Work task:
I need the number of lines in the following entries that hold the word "мальчиков", and no other text.

Provided information:
==================================================
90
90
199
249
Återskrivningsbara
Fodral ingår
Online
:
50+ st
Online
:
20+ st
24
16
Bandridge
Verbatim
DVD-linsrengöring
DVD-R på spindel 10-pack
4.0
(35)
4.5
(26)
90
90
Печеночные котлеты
==================================================
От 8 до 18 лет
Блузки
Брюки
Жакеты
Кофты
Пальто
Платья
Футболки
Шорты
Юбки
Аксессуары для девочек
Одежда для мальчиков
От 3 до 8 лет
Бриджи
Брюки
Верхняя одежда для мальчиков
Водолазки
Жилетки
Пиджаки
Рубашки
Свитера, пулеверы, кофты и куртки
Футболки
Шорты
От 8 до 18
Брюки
==================================================
The completed task:
2